### PROBLEM 1
In the spatial weights lecture, condense the paragraph beginning "(Geo)Visualization: translating numbers" into a two-item list that keeps its main points.
### PROBLEM 2
According to the spatial weights lecture, what value does w_ii take by convention?
### PROBLEM 3
Carry the spatial weights lecture forward from its last line.

### SELECTED PASSAGE

- - - - -

Geographic Data Science - Lecture V

Space, formally

Dani Arribas-Bel

Today

The need to represent space formally
Spatial weights matrices
- What
- Why
- Types
The spatial lag
The Moran Plot

Space, formally

For a statistical method to be explicitly spatial, it needs to contain some representation of the geography, or spatial context

One of the most common ways is through Spatial Weights Matrices

(Geo)Visualization: translating numbers into a (visual) language that the human brain “speaks better”
Spatial Weights Matrices: translating geography into a (numerical) language that a computer “speaks better”.

Core element in several spatial analysis techniques:

Spatial autocorrelation
Spatial clustering / geodemographics
Spatial regression

W as a formal representation of space

W

N x N positive matrix that contains spatial relations between all the observations in the sample

$w_{ij} = \left\{ \begin{array}{rl} x > 0 &\mbox{ if $i$ and $j$ are neighbors} \\ 0 &\mbox{ otherwise} \end{array} \right\}$ w_ii = 0 by convention

…What is a neighbor???

- - - - -

### PROVIDED INFORMATION
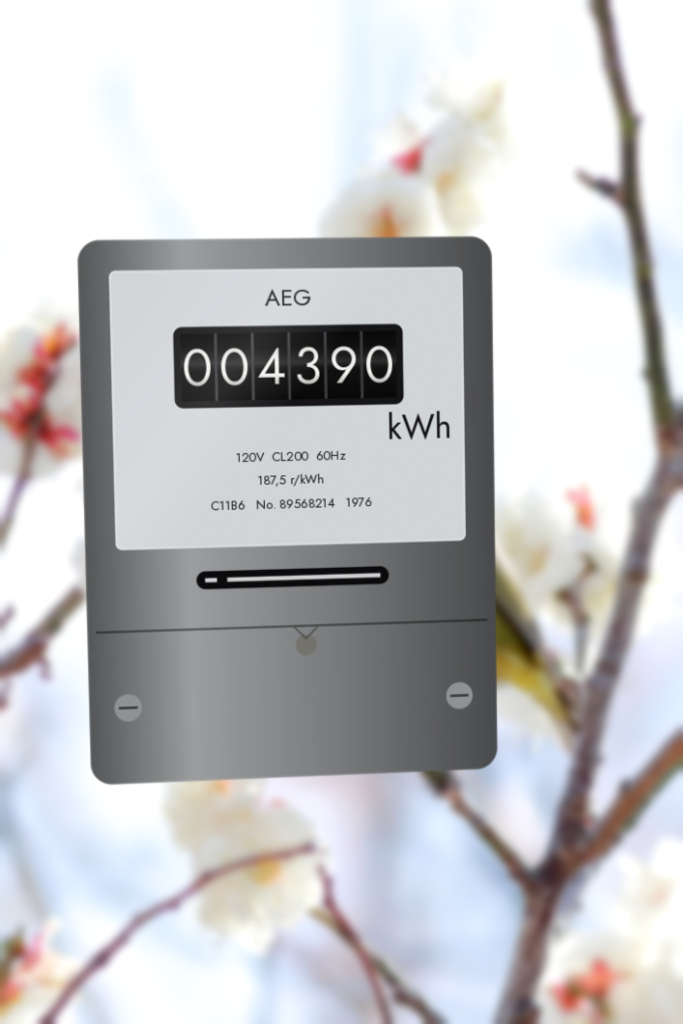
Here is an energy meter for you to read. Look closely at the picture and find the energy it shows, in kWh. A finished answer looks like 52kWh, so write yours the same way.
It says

- - - - -

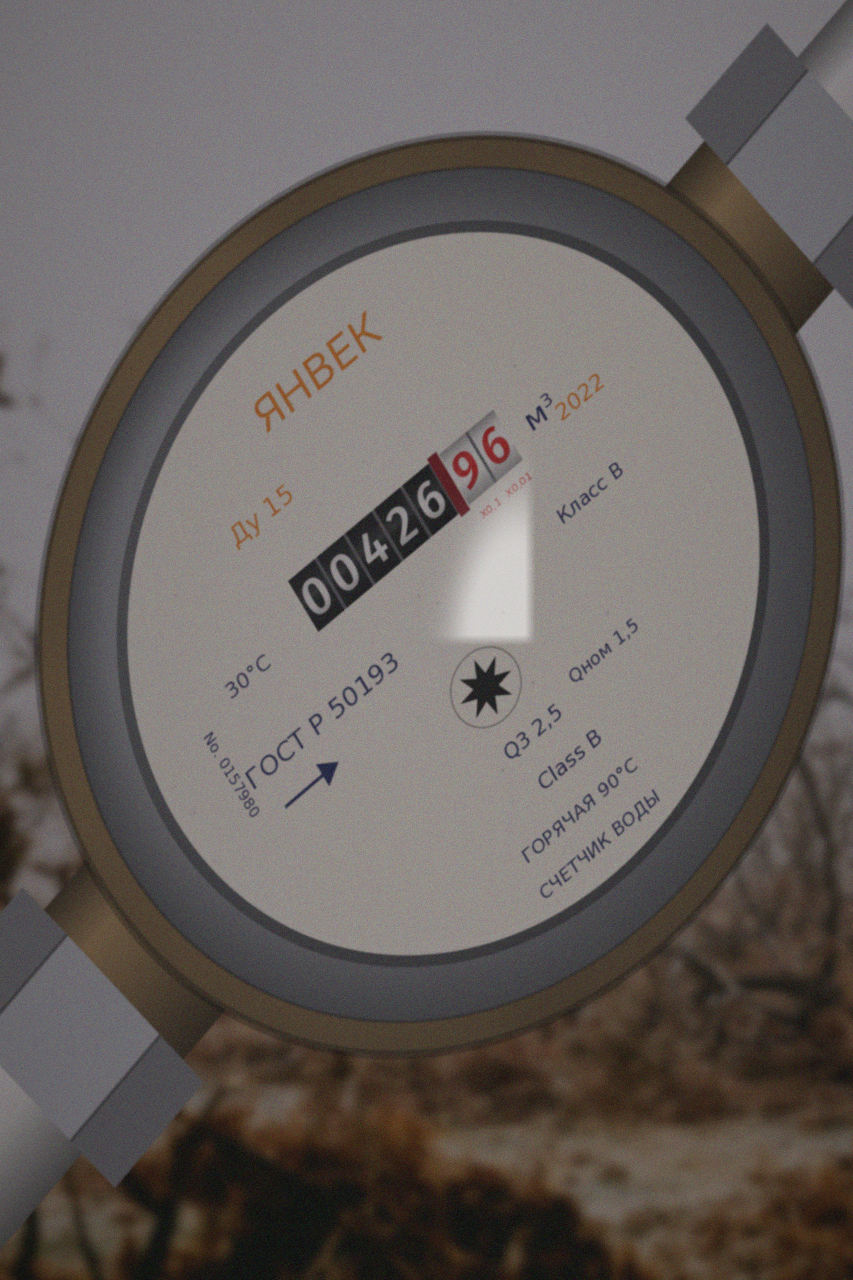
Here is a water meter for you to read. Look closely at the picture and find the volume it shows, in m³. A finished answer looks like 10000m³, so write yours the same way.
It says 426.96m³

- - - - -

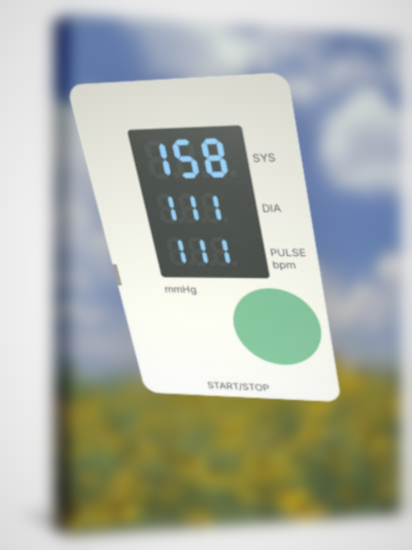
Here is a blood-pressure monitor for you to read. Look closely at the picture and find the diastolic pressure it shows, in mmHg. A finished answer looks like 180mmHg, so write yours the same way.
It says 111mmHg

- - - - -

### ANSWER AREA 1
- (Geo)visualization turns numbers into a visual language the human brain understands better.
- Spatial weights matrices turn geography into a numerical language a computer understands better.

### ANSWER AREA 2
w_ii = 0

### ANSWER AREA 3
Types of W

A neighbor is “somebody” who is:

Next door → Contiguity-based Ws
Close → Distance-based Ws
In the same “place” as us → Block weights
…

See Anselin & Rey (2014) for an in-detail discussion and more types of W.

Contiguity-based weights

Sharing boundaries to any extent

Rook
Queen
…

Distance-based weights

Weight is (inversely) proportional to distance between observations

Inverse distance (threshold)
KNN (fixed number of neighbors)
…

Block weights

Weights are assigned based on discretionary rules loosely related to geography

For example:

LSOAs into MSOAs
Post-codes within city boundaries
Counties within states
…

How much of a neighbor?

No neighbors receive zero weight: w_ij = 0

Neighbors, it depends, w_ij can be:

One w_ij = 1 → Binary
Some proportion (0 < w_ij < 1, continuous) which can be a function of:
- Distance
- Strength of interaction (e.g. commuting flows, trade, etc.)
- …

Choice of W

Should be based on and reflect the underlying channels of interaction for the question at hand.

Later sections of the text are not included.